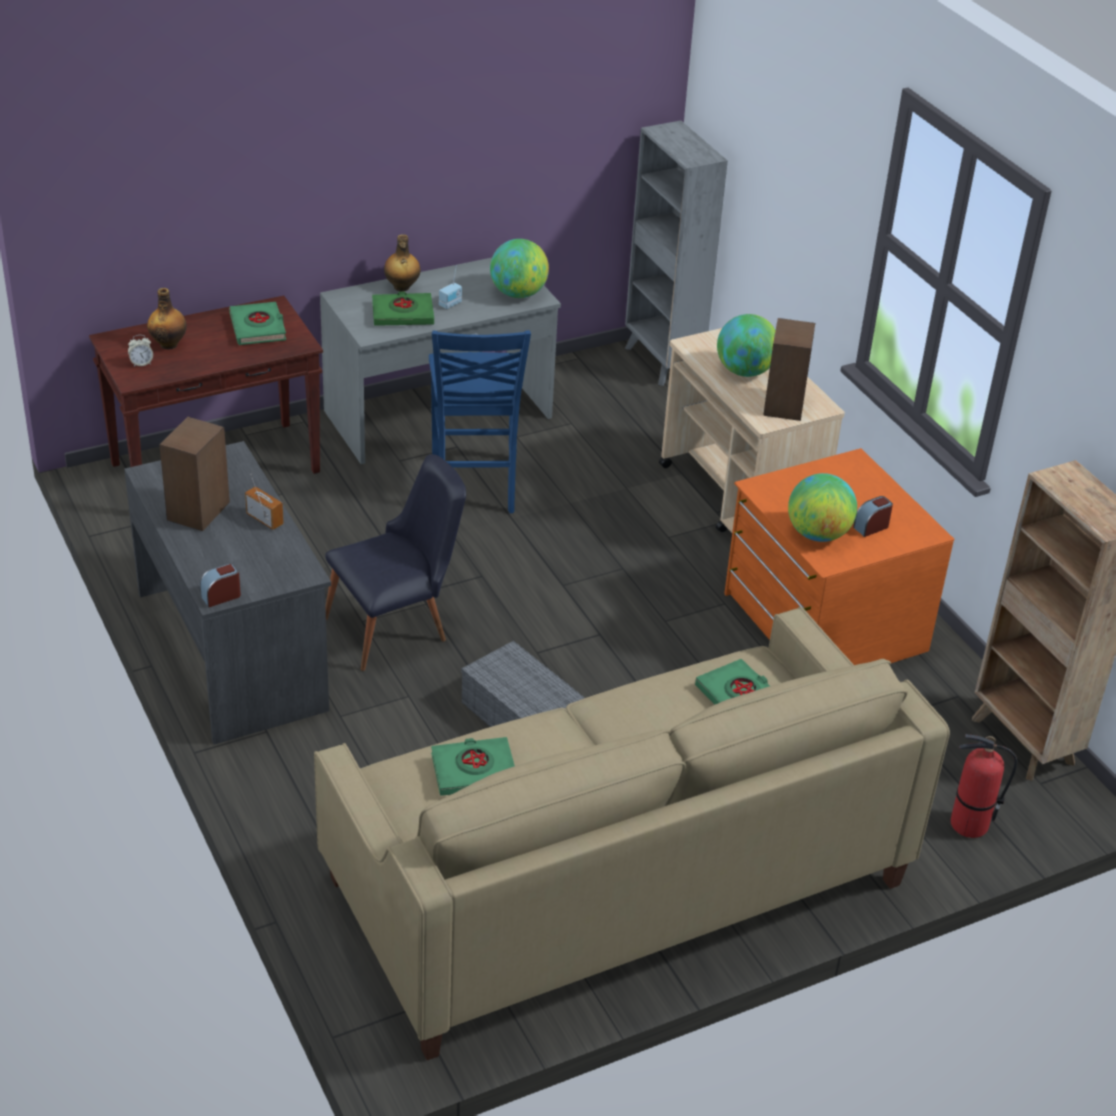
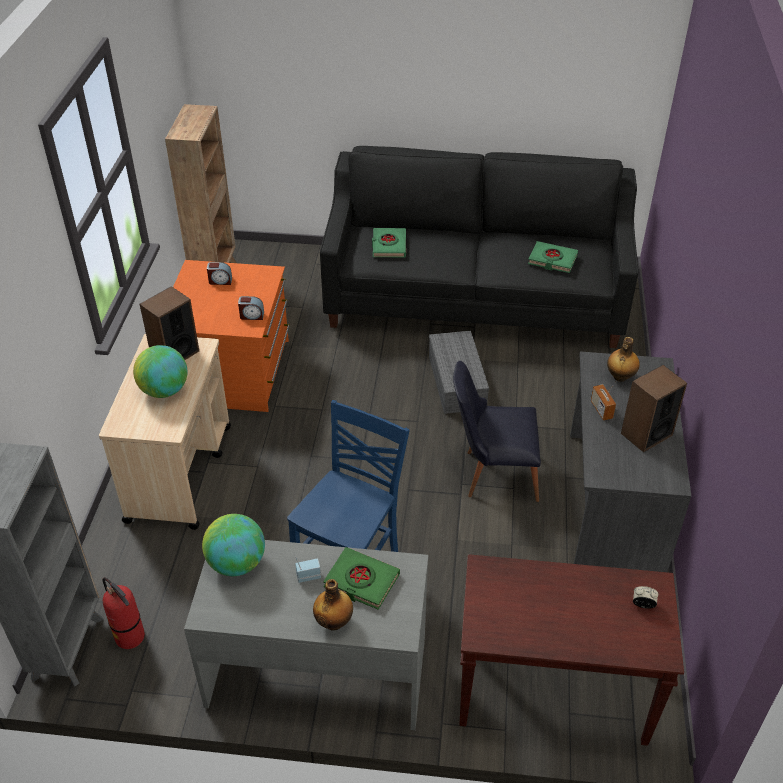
camera: 145 degrees left, 5 degrees up
(169, 344) = (607, 621): bottle -> bottle (620, 377)
(221, 596) = (655, 365): alarm clock -> alarm clock (251, 316)
(258, 328) = (511, 608): green book -> none
(616, 881) = (475, 297): beige sofa -> black sofa
(818, 534) = (255, 288): globe -> none
(968, 825) = (289, 258): fire extinguisher -> fire extinguisher (130, 637)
####
◆ **YOUR TASK**:
All that is needed is the number of lines in the material containing the string "none".

◆ **WORKED SOLUTION**:
2